GlobalData’s 2019 UK Insurance Consumer Survey found that price comparison websites are the leading distribution channel for travel insurance, with 45.5%.
of respondents stating they bought their policy through this channel. The survey also found that consumers were far more likely to buy single-trip polices than an annual policy. This highlights that many consumers were price-oriented when it came to purchasing travel insurance, seeing it as a one-off purchase for their immediate travel needs.
However, COVID-19 is changing the way consumers view travel insurance. The Financial Ombudsman Service reports that during the initial stage of the pandemic (April to June 2020) there was a 157% increase in complaints against insurers, 23% of which were related to travel insurance.
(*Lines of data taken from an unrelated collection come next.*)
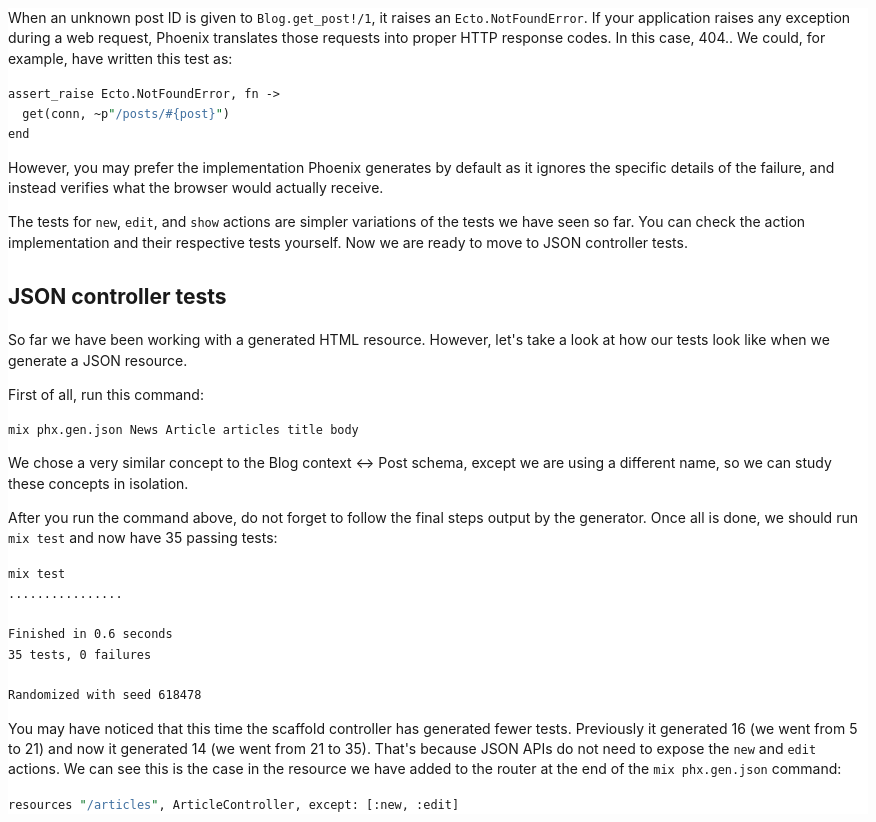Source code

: When an unknown post ID is given to `Blog.get_post!/1`, it raises an `Ecto.NotFoundError`.
If your application raises any exception during a web request, Phoenix translates those requests into proper HTTP response codes.
In this case, 404..
We could, for example, have written this test as:

```perl Elixir
assert_raise Ecto.NotFoundError, fn ->
  get(conn, ~p"/posts/#{post}")
end
```

However, you may prefer the implementation Phoenix generates by default as it ignores the specific details of the failure, and instead verifies what the browser would actually receive.

The tests for `new`, `edit`, and `show` actions are simpler variations of the tests we have seen so far.
You can check the action implementation and their respective tests yourself.
Now we are ready to move to JSON controller tests.

## JSON controller tests

So far we have been working with a generated HTML resource.
However, let's take a look at how our tests look like when we generate a JSON resource.

First of all, run this command:

```shell
mix phx.gen.json News Article articles title body
```

We chose a very similar concept to the Blog context <-> Post schema, except we are using a different name, so we can study these concepts in isolation.

After you run the command above, do not forget to follow the final steps output by the generator.
Once all is done, we should run `mix test` and now have 35 passing tests:

```shell
mix test
................

Finished in 0.6 seconds
35 tests, 0 failures

Randomized with seed 618478
```

You may have noticed that this time the scaffold controller has generated fewer tests.
Previously it generated 16 (we went from 5 to 21) and now it generated 14 (we went from 21 to 35).
That's because JSON APIs do not need to expose the `new` and `edit` actions.
We can see this is the case in the resource we have added to the router at the end of the `mix phx.gen.json` command:

```perl Elixir
resources "/articles", ArticleController, except: [:new, :edit]
```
Travel insurance complaints increased by 32% over this same period. This was driven by a lack of consumer understanding about what they were covered for when booking a trip or traveling abroad, given the exclusions applied by insurers.
As travel restrictions continue to change, consumer attitudes towards travel insurance are shifting. Customers are increasingly becoming cover-oriented rather than price-driven. Travel insurance comparison site Squaremouth reports that 70% of its travel insurance sales since COVID-19 was declared a pandemic in March have gone to Seven Corners, Trawick International, Tin Leg, Berkshire Hathaway Travel Protection, and Travelex Insurance Services. These companies offer the most protection for COVID-related claims, such as cancelling a trip last minute.
As consumers become more cover-oriented when seeking travel insurance policies in light of COVID-19, the share of policies sold through the direct channel could rise. This is because customers may increasingly feel the need to check the terms and conditions of their cover directly with their insurer.
Consumers will undoubtedly feel a sense of loyalty towards travel insurers that were able to provide the cover they needed to travel during the pandemic – especially since a number of travel insurers temporarily ceased selling travel insurance immediately after the virus was declared a pandemic. This left an insurance gap in the market when customers arguably needed cover the most.